Name every Linux distribution that the troubleshooting page lists as officially supported for the Sumo Logic OpenTelemetry Collector, along with the versions given for each.

═══ DOCUMENT SEGMENT ═══

Skip to main content

Troubleshooting

This document contains common troubleshooting scenarios and frequently asked questions about the Sumo Logic OpenTelemetry Collector.

About the Sumo Logic OTel Collector

What's the difference between OpenTelemetry and the Sumo Logic Distribution for OpenTelemetry?

OpenTelemetry is a state-of-the-art open standard for collecting all kinds of observability data. Using a single common standard, it can flexibly collect logs, metrics, and tracing data. It is open source and freely available to download and hack on. It comes out of the box with support for the most popular integrations and makes it very easy to implement new ones if your use case isn’t already covered (it probably is!).

The Sumo Logic Distribution for OpenTelemetry is a custom build of the OpenTelemetry collector that's optimized for interacting with Sumo Logic’s API. It supports everything the standard collector does, but has some additional extensions for Sumo Logic.

How is the Sumo Logic OpenTelemetry Collector different from the Installed Collector? Which one should I use?

You can compare the OpenTelemetry and Installed Collector here to decide which one is right for you.

What OS versions does the Sumo Logic OpenTelemetry Collector support?

The following operating systems are officially supported:

Operating SystemVersions Supported
LinuxRHEL (7-9), Debian (9-11), Ubuntu (18-22), SUSE (ES12, ES15), Amazon Linux 2, CentOS (7, 8)
WindowsWindows 10 and up, Windows Server 2016 and up
macOSmacOS 10.X and up
note

Although our OpenTelemetry Collector may work on other OS platforms and versions, those are not officially tested by Sumo Logic, so we cannot guarantee support.

How does an OpenTelemetry Collector send information to the Sumo Logic service?

The OpenTelemetry Collector uses the OTLP protocol to send data to the Sumo Logic service.

How frequently does OpenTelemetry Collector flush data to the Sumo Logic backend?

By default, the OpenTelemetry Collector will flush data either every second or every time it accumulates 1024 data points, whichever comes first. These default values can be modified by adjusting the configuration settings of the collector.

What is the size of the Sumo Logic OpenTelemetry Collector cache? Under what conditions does the Collector cache the data? How does caching work for the OpenTelemetry Collector?

The default cache size for the Sumo Logic OpenTelemetry Collector is 5000 batches, each containing up to 1024 data points. The actual on-disk size of the cache depends on the size of the data points, but it's typically around 700 bytes per data point.

The collector caches data when it’s unable to send it to the Sumo backend at the rate the data it is being produced. This can be due to various reasons, such as network issues or temporary unavailability of Sumo, and others.

Does the Sumo Logic backend know when a OpenTelemetry Collector is down? How does that work?

The collector sends a heartbeat message every 15 seconds (by default).

Does the OpenTelemetry Collector get throttled? Under what circumstances does this happen?

The behavior is the same as for any other collection method.

Collector connection failure

How do I provide a proxy setting for the Sumo Logic OpenTelemetry Collector to connect to the Sumo Logic backend?

═══ EXERCISE DATA ═══

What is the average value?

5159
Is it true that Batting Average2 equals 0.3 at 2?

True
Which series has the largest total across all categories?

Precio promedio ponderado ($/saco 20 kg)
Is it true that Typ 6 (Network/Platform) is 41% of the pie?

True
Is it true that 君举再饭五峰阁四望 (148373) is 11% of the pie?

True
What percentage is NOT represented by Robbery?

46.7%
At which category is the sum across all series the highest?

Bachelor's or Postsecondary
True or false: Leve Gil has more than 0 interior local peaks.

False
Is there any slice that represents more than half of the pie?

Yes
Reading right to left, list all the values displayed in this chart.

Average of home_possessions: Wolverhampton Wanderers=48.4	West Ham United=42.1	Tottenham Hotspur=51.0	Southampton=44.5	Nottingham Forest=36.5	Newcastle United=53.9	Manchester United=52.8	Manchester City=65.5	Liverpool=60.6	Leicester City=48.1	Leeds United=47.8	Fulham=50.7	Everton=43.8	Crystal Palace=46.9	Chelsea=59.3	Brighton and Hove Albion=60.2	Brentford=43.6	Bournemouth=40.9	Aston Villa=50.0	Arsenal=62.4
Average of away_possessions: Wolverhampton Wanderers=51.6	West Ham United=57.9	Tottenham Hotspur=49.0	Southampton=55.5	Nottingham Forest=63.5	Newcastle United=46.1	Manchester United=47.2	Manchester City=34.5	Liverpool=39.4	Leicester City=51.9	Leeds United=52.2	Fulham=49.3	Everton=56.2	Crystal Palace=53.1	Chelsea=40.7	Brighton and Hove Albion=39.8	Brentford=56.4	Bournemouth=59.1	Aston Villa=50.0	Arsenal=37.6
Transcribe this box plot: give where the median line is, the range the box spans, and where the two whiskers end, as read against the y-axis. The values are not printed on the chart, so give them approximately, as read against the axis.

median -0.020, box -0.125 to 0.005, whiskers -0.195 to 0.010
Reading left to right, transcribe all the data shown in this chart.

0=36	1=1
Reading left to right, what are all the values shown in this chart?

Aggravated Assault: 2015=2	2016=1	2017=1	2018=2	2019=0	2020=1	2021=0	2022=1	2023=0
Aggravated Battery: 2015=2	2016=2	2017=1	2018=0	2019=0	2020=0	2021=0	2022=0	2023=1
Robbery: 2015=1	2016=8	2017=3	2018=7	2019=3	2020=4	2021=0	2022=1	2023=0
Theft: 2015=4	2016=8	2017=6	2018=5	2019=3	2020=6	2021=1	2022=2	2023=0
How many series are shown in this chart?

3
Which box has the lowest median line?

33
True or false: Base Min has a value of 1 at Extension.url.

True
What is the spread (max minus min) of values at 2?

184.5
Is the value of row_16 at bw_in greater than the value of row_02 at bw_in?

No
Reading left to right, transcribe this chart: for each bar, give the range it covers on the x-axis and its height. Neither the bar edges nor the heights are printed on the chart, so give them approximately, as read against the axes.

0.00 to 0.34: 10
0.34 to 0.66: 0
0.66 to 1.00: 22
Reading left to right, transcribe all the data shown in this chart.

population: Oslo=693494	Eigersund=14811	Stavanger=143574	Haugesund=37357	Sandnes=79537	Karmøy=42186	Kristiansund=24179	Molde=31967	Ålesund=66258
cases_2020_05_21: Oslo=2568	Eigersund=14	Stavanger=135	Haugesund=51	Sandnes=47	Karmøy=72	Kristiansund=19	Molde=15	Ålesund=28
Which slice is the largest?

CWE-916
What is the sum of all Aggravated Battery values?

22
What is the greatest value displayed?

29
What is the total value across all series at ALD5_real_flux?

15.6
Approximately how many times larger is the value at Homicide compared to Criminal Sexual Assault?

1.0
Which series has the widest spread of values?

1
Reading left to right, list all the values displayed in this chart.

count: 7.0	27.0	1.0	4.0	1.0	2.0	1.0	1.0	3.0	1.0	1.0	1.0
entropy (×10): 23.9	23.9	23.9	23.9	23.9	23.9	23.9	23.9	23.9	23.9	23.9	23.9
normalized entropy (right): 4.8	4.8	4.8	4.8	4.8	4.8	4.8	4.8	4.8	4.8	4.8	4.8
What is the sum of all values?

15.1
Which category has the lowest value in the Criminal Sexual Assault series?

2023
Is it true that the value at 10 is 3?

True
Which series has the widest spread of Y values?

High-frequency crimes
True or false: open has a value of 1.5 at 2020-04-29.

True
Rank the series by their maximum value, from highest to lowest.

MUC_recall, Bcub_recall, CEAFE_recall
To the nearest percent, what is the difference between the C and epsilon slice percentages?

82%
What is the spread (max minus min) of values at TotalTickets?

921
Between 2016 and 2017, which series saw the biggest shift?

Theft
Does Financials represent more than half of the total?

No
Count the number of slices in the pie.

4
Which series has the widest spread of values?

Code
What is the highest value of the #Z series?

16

═══

RESPONSE AREA:
- RHEL (7-9)
- Debian (9-11)
- Ubuntu (18-22)
- SUSE (ES12, ES15)
- Amazon Linux 2
- CentOS (7, 8)